During World War II, two scientists invented the magnetron, a tube that produces microwaves. Installing magnetrons in Britain’s radar system, the microwaves were able to spot Nazi warplanes on their way to bomb the British Isles…. The idea of using microwave energy to cook food was accidentally discovered by Percy LeBaron Spencer of the Raytheon Company when he found that radar waves had melted a candy bar in his pocket. Experiments showed that microwave heating could raise the internal temperature of many foods far more rapidly than a conventional oven.

So, what exactly is a microwave, and are microwave ovens safe? We’ll need to consider the electromagnetic spectrum, something you’ve probably seen in your high school physics and chemistry classes.

The Electromagnetic Spectrum

Put simply, a “micro”-wave is a “small” wave that is on the order of 1 centimeter, not on the order of 1 micrometer, as the name would suggest. That is, these waves have wavelengths of about 1 centimeter. (A centimeter, or cm, is 1E-2 m.) When we compare this with visible light, which is on the order between 1E-6 and 1E-7, we see that microwaves are longer than visible light. If we remember that speed of light = (frequency of the wave)*(wavelength of the wave), where the speed of light is about 2.9979E8 m/s, then we can see that frequency is inversely proportional to the wavelength. What this means is microwaves travel at a lower frequency than visible light. (Frequency is measured in cycles per second, or Hertz.)

Again, from IdeaFinder.com:

[Microwaves] are found in the non-ionizing portion of the energy spectrum, between radio waves and visible light. “Non-ionizing” means that microwaves do not detach charged particles and produce atoms with an unbalanced plus or minus charge. Microwaves can therefore safely produce heat and not cause food to become radioactive.

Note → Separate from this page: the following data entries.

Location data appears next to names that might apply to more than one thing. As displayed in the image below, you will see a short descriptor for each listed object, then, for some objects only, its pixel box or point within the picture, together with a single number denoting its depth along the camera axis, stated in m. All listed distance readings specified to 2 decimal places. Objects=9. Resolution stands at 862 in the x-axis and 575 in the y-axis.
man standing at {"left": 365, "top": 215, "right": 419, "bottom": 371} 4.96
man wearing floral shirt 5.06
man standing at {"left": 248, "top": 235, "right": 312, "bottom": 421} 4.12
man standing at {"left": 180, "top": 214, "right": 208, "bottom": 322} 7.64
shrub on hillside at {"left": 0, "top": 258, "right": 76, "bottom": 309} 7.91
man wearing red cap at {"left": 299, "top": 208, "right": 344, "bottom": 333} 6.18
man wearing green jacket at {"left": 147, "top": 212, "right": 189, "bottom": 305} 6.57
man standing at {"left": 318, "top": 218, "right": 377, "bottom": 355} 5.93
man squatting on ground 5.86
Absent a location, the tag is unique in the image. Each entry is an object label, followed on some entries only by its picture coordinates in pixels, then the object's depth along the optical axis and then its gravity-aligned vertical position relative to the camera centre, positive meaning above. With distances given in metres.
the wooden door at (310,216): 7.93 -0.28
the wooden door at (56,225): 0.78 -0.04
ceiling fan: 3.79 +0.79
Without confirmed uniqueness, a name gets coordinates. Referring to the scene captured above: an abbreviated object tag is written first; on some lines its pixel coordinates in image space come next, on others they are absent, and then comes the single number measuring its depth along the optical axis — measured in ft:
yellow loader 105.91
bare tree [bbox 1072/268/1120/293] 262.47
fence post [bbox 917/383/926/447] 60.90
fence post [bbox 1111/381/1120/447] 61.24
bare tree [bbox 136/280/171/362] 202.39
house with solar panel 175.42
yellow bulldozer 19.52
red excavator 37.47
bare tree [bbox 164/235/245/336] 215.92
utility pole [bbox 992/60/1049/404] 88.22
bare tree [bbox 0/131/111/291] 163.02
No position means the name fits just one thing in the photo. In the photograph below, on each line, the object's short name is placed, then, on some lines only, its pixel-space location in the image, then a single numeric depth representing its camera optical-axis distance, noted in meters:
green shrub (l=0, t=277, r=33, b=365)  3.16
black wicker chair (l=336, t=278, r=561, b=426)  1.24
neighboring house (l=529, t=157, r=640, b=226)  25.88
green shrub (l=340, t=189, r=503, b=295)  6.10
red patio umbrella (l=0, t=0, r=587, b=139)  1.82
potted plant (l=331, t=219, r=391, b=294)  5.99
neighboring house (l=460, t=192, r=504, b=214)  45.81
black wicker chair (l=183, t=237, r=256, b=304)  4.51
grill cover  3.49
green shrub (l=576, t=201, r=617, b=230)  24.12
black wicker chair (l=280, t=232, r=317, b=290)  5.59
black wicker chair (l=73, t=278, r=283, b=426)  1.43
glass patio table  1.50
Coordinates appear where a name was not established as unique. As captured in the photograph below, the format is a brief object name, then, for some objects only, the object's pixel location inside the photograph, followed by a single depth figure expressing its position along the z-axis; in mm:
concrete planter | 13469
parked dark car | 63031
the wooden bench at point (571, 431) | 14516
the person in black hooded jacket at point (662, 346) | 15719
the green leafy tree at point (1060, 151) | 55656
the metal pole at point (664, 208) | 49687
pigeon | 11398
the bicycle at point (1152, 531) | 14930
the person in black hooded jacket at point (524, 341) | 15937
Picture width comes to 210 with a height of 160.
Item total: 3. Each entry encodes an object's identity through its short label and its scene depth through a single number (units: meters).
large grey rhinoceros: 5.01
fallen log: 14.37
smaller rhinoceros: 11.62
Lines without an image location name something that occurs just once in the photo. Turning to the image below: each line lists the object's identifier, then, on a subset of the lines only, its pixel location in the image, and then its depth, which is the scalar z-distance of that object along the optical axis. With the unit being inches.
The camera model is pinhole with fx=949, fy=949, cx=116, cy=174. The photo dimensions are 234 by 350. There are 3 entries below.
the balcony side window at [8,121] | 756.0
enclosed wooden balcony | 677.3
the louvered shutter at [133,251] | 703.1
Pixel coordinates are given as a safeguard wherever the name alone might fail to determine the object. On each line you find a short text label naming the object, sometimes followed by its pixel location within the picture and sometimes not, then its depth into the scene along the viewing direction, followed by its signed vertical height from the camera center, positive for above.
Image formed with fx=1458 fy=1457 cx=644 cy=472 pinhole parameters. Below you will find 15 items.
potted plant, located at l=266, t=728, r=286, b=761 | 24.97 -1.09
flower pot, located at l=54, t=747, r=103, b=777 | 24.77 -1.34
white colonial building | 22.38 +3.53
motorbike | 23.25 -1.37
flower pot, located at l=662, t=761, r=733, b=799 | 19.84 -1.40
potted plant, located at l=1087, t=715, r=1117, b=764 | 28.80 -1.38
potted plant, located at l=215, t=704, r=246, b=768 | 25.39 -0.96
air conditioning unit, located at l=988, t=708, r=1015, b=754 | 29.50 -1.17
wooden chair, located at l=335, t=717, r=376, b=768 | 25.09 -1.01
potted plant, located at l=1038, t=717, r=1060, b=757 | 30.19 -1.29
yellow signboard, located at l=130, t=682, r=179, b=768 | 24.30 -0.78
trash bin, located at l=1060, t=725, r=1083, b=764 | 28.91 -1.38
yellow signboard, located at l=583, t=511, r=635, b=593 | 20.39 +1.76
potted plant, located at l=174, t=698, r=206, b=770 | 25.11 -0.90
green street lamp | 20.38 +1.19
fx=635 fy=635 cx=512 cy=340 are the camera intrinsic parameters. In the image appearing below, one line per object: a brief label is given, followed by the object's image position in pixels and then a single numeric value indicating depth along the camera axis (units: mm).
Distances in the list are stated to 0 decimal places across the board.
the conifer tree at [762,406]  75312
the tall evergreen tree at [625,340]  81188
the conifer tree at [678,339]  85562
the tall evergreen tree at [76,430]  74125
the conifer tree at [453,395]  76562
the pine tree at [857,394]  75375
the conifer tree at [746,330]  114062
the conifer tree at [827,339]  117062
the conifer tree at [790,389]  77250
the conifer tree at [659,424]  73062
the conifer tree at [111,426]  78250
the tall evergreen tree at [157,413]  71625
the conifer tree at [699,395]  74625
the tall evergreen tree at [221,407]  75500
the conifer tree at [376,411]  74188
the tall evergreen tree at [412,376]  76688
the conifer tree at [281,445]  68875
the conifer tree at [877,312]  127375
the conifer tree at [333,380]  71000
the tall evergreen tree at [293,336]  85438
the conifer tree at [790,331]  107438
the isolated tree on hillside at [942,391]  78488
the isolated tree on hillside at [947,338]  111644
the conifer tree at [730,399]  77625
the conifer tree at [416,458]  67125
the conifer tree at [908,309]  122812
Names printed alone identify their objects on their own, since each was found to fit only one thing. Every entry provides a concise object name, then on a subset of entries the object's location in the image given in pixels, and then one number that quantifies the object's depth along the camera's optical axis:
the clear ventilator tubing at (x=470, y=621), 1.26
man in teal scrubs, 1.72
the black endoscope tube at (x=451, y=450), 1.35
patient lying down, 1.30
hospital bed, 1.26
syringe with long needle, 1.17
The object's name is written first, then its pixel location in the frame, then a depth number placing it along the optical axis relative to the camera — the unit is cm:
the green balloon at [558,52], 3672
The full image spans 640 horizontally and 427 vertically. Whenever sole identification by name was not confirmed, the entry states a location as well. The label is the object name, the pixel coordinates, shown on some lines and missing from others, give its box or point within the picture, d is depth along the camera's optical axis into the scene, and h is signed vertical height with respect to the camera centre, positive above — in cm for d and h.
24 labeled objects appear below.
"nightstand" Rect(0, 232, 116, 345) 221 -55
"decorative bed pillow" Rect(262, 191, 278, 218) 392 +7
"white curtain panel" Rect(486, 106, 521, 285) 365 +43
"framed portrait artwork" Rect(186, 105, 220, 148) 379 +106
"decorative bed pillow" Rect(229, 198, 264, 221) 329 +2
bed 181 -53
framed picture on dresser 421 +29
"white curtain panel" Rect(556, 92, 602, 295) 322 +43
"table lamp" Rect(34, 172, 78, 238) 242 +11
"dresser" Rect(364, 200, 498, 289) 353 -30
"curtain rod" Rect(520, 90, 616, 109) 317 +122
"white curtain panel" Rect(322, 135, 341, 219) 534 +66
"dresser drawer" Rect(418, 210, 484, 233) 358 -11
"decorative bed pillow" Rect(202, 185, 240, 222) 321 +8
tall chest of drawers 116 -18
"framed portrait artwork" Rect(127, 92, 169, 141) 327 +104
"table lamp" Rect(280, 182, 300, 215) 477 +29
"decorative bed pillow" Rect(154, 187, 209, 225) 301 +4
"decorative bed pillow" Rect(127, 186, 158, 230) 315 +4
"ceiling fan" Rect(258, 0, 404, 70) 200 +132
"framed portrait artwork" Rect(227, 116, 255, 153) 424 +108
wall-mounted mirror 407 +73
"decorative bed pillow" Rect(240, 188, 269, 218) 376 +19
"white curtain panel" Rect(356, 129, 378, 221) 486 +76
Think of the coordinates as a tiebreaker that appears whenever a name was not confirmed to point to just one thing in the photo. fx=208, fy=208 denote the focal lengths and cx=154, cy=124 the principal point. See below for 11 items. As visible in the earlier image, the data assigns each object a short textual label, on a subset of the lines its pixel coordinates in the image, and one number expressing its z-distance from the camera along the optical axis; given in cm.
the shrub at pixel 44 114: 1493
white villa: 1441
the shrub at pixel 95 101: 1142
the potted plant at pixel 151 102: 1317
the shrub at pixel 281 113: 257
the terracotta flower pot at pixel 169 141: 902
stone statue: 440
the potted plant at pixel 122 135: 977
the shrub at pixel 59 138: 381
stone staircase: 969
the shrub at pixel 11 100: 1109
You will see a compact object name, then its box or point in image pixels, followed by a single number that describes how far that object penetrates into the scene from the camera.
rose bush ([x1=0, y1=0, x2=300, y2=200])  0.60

Now, let’s take a look at a few practical things about microwave ovens, like why radiation doesn’t escape into the kitchen, or is it safe to stop the microwave and reach in to grab the piping hot HotPocket about eat it right away? If you notice that there is a metal mesh screen in the door of the microwave. The side of the holes, on the order of half a centimeter or so, allows the physically smaller visible light waves to pass through but prevents the “larger” microwaves from leaving the microwave oven (remember that light waves are orders of magnitude smaller than microwaves). Also, you don’t need to worry about residual microwave radiation from the microwave oven because these waves always travel at the speed of light and will have been absorbed into your food long before it gets a chance to escape and hit you in the face.

More information on the history of the microwave oven can be found at Gallawa.com. Image from ScienceProg.

When you pluck a guitar string, you are essentially inducing what is known as a standing wave on the string. The plucked string is fixed at both ends, while the middle oscillates up and down very quickly, resulting in what looks like a standing oval along the string. Therefore, the term “standing wave” is aptly and intuitively named. In this particular case where the standing wave looks like one oval (not two or three, etc.), the wavelength of the standing wave is simply twice the length of the “oval.”

Standing waves on guitar strings look sort of like single ovals.

To understand how you can get different tones of sound from one guitar string, we need to understand how sound and wavelength of the standing wave are related. One basic relation in mechanics is that speed equals the product of wavelength and frequency. We can apply that to sound: the speed of sound equals the wavelength times the frequency of oscillations of the vibrating object. The vibrating object in this case is the plucked guitar string. We can assume that the speed of sound in air is constant (the speed of sound is different in other media, such as water), so essentially the wavelength and frequency of the standing waves are inversely proportional – a short wavelength leads to a high frequency, and vice versa.

Now, where does the actual sound that we hear come in? The induced frequency from the standing wave’s wavelength gives rise to the sound that we hear. As long as there is an active wave on the guitar string (meaning the string is moving due to plucking and not just sitting there doing nothing), there is an associated wavelength and therefore a frequency as well. High-pitched sounds have high frequencies, and low-pitched sounds have low frequencies. Therefore, to get a high-pitched high-frequency sound from a guitar string, you want to fix one end of the string with your finger so that the wavelength is short, and this happens to be the part of the fingerboard closest to where your plucking fingers are. Using the same logic, you can get a variety of pitches by fixing the string’s end at various locations while plucking, which is exactly what guitar players do.

This is how you get different pitches of sound from one guitar string. There are other interesting aspects of musical instrument design, such as why different guitar strings have different pitches themselves, and how wind instruments (such as flutes) work.